There are several major scientific theories that attempt to explain how exactly how our brains have consciousness. But all of them, argues Lisa Miracchi, an assistant professor of philosophy at the University of Pennsylvania, have the effect of reducing consciousness to neural processes.
While some of these neural processes might well be necessary to develop consciousness, none of them are the complete story. “If we want to understand consciousness, we should understand it together with how we seem to have a perspective on the world,” Miracchi says.
Miracchi believes that consciousness itself cannot be disentangled from what philosophers call “intentionality” (which means, very roughly, conscious awareness of our environment). In other words, we cannot understand consciousness without understanding how our mental experiences represent other, external things.
The way neuroscientists and psychologists tend to fit the world into their explanations of consciousness is “by thinking of neurons and neural processes as carrying and transferring information” about the world, Miracchi says. “I think that’s important … but you won’t understand consciousness just by looking at neural facts.”
Philosophy and the humanities also have a role to play in uncovering the nature of consciousness, says Miracchi, who led a tutorial on “What Might a Scientific Explanation of Consciousness Be?” at the annual meeting of the Association for the Scientific Study of Consciousness, held this year in Buenos Aires.

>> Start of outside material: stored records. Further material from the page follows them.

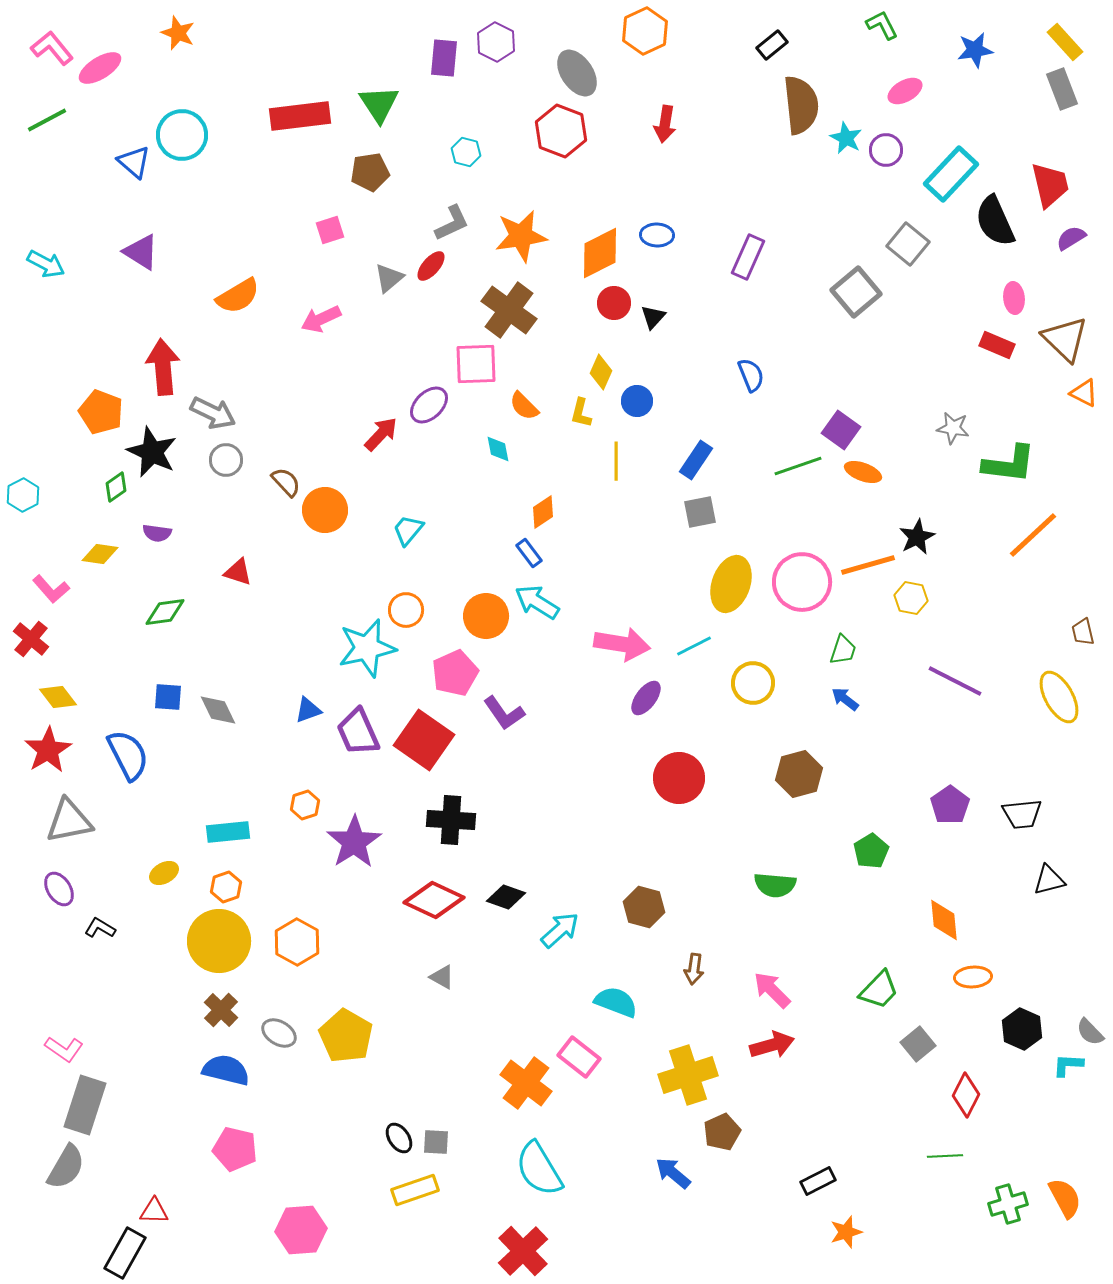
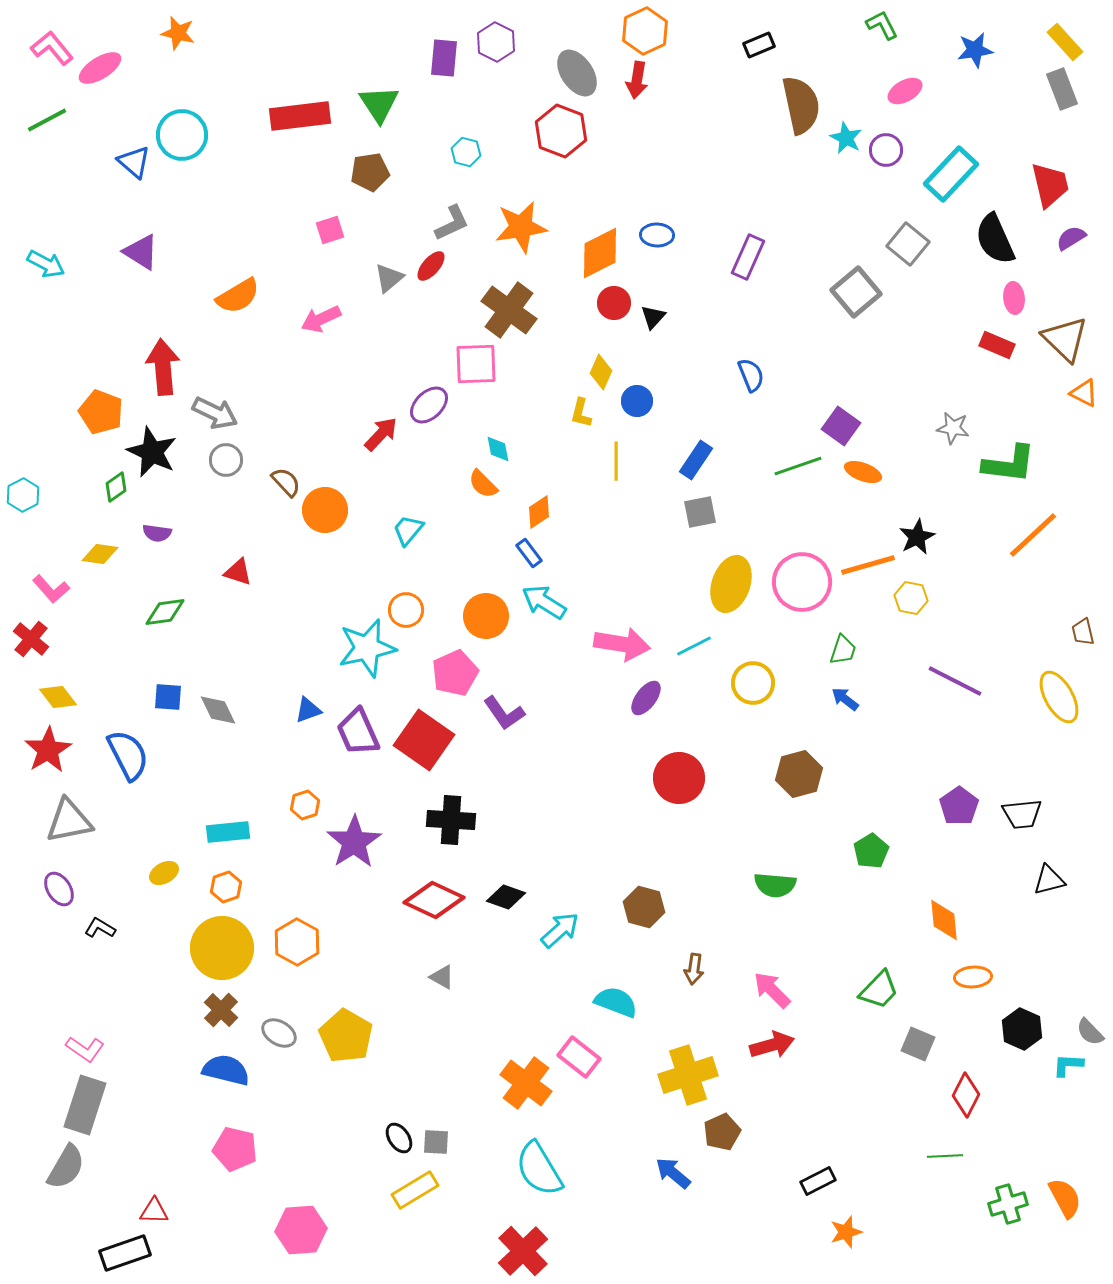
orange star at (178, 33): rotated 8 degrees counterclockwise
black rectangle at (772, 45): moved 13 px left; rotated 16 degrees clockwise
brown semicircle at (801, 105): rotated 6 degrees counterclockwise
red arrow at (665, 124): moved 28 px left, 44 px up
black semicircle at (995, 221): moved 18 px down
orange star at (521, 236): moved 9 px up
orange semicircle at (524, 406): moved 41 px left, 78 px down
gray arrow at (213, 413): moved 2 px right
purple square at (841, 430): moved 4 px up
orange diamond at (543, 512): moved 4 px left
cyan arrow at (537, 602): moved 7 px right
purple pentagon at (950, 805): moved 9 px right, 1 px down
yellow circle at (219, 941): moved 3 px right, 7 px down
gray square at (918, 1044): rotated 28 degrees counterclockwise
pink L-shape at (64, 1049): moved 21 px right
yellow rectangle at (415, 1190): rotated 12 degrees counterclockwise
black rectangle at (125, 1253): rotated 42 degrees clockwise
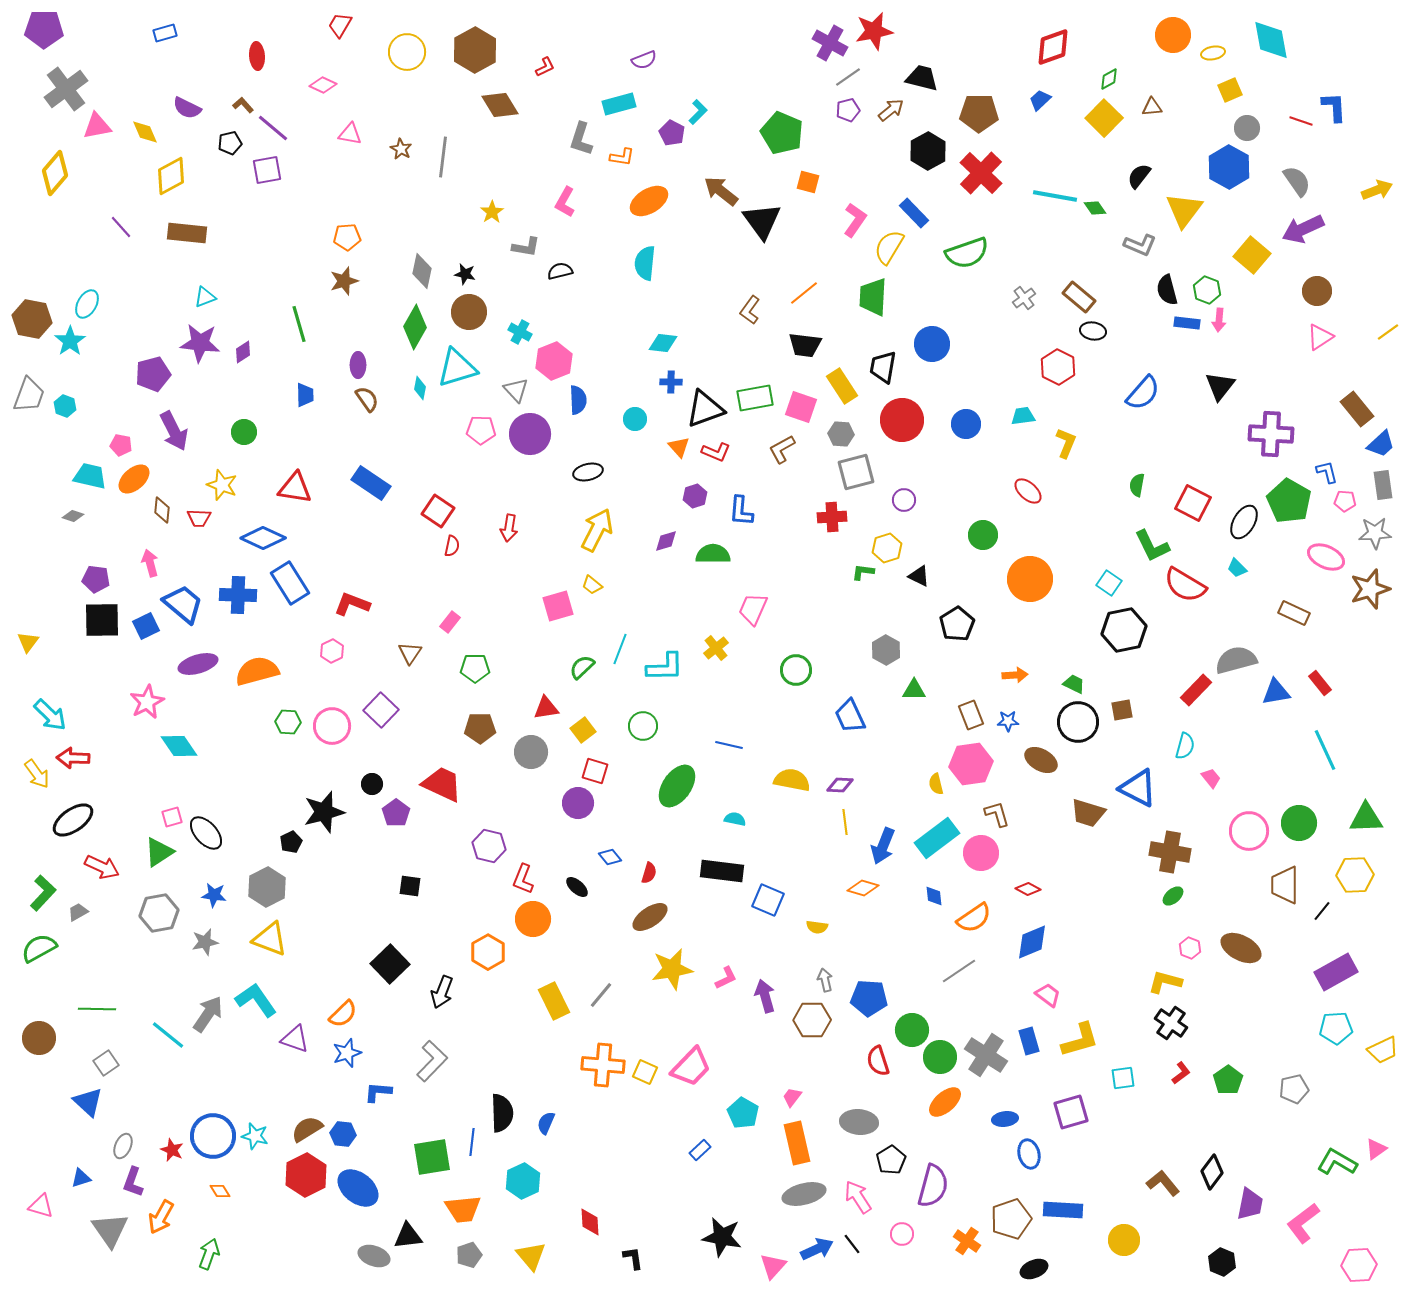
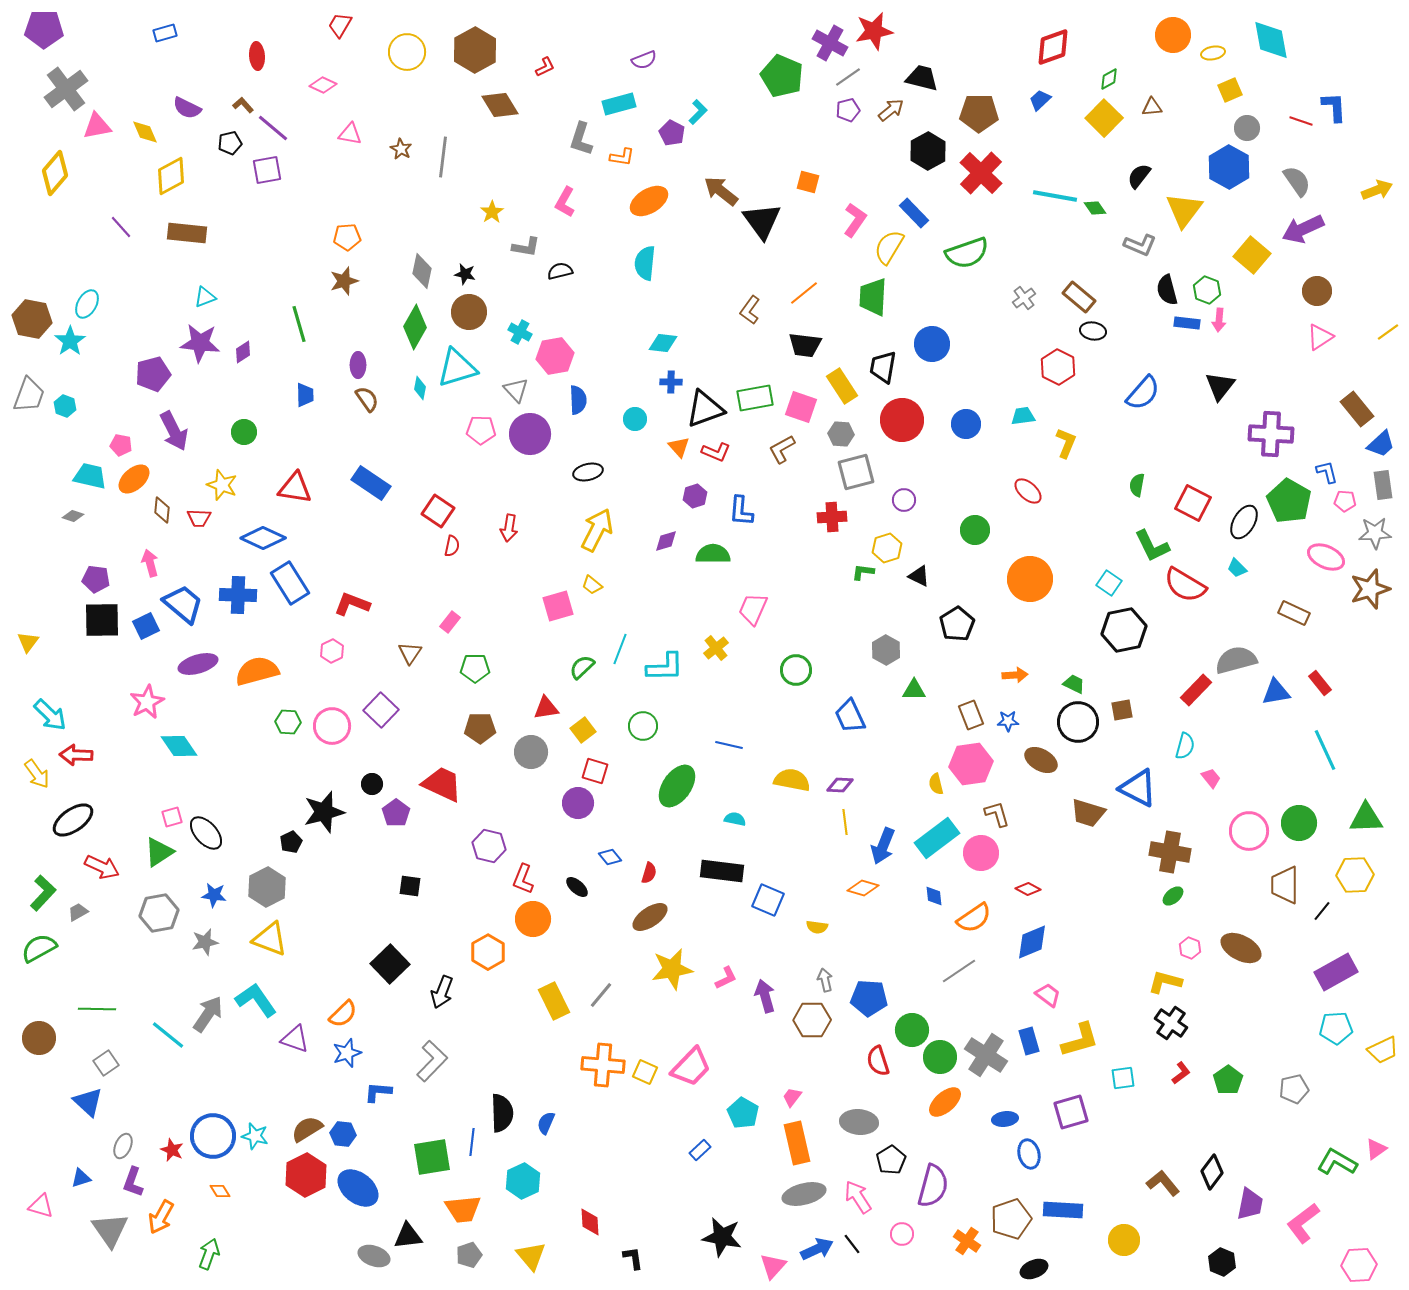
green pentagon at (782, 133): moved 57 px up
pink hexagon at (554, 361): moved 1 px right, 5 px up; rotated 12 degrees clockwise
green circle at (983, 535): moved 8 px left, 5 px up
red arrow at (73, 758): moved 3 px right, 3 px up
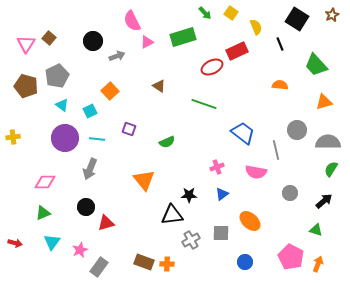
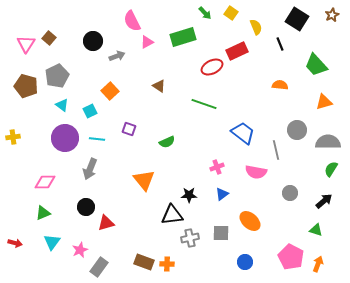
gray cross at (191, 240): moved 1 px left, 2 px up; rotated 18 degrees clockwise
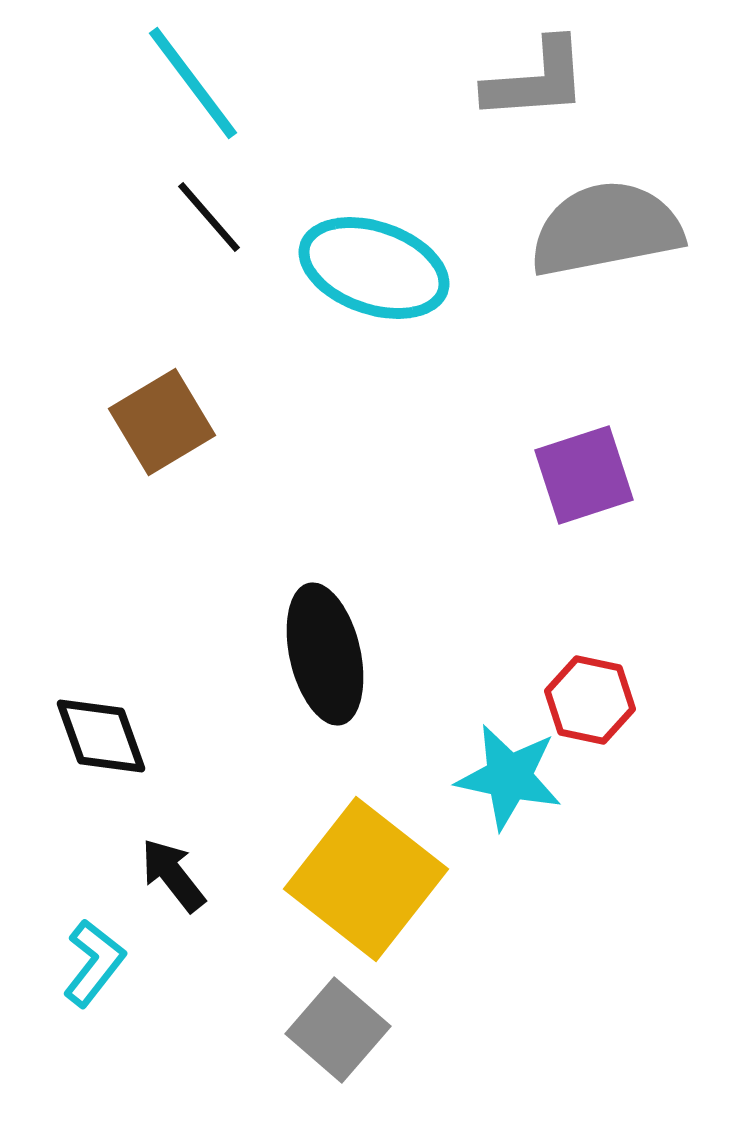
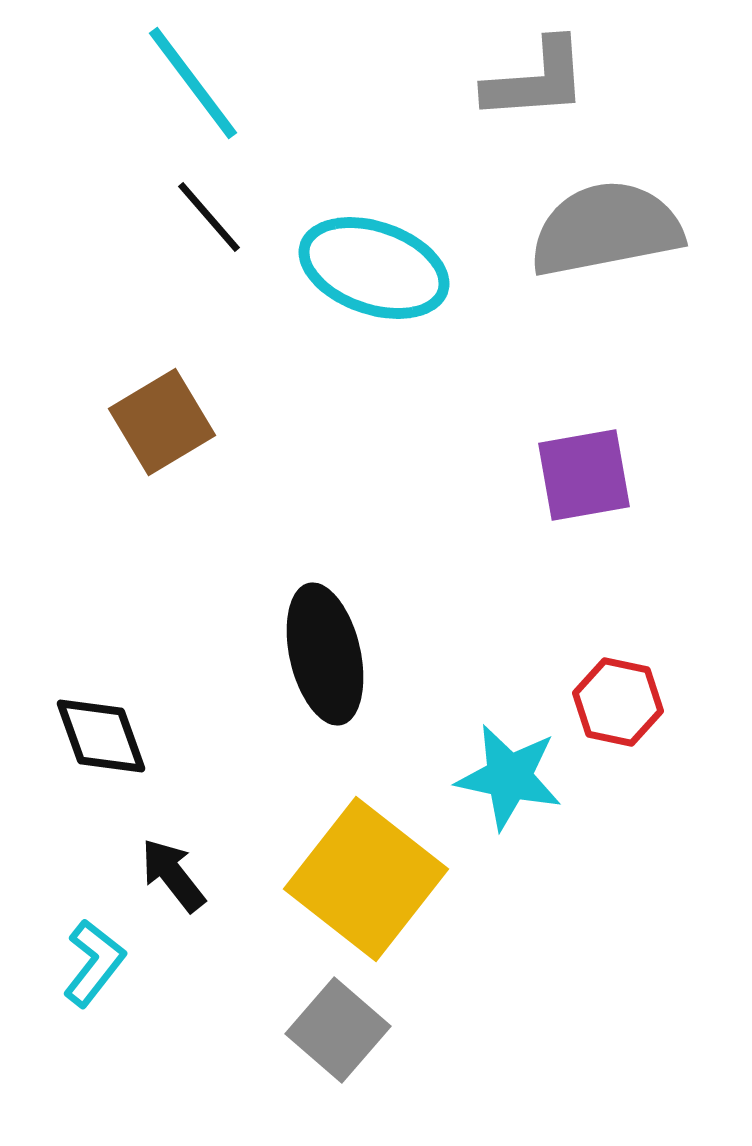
purple square: rotated 8 degrees clockwise
red hexagon: moved 28 px right, 2 px down
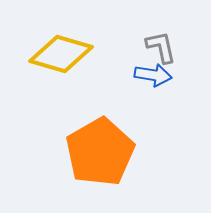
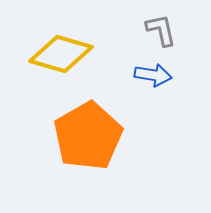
gray L-shape: moved 17 px up
orange pentagon: moved 12 px left, 16 px up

She thinks the arts can “tell us more about the nature of those things than anything else.”
Consciousness is a subjective, first-person experience, and art can “help us look at the nature of our experience and turn our gaze inwards.” As an example, Miracchi recalls sitting awed, at the age of five, in front of giant Rothko paintings at a San Francisco art museum. The mesmerizing artworks are a reminder of “what a miraculous thing it is to have a phenomenal experience.”
Without incorporating philosophy into our understanding of consciousness, we risk merging two important, separate questions together as one, says Miracchi. The first question is what difference consciousness makes to how we act in the world. Conscious beings act differently from non-conscious beings, and the precise role consciousness plays is still hotly debated. The second question: How is it that we are conscious? Both are compelling questions, but Miracchi believes that many neuroscientific views of consciousness run these two topics together.
“They try to give a distinctive causal role for consciousness in purely neural or computational terms, and so to answer the ‘in virtue of what’ question in the same breath,” she says.
There can be a tendency for philosophers and scientists to talk past each other while addressing the same question. But Miracchi says that, though scientists may claim to only care about observables, many let their guard down after a while and admit they’re interested in the broader question of what transforms brain tissue into beings. After all, Miracchi says, “these are some of the deepest human questions that there are.”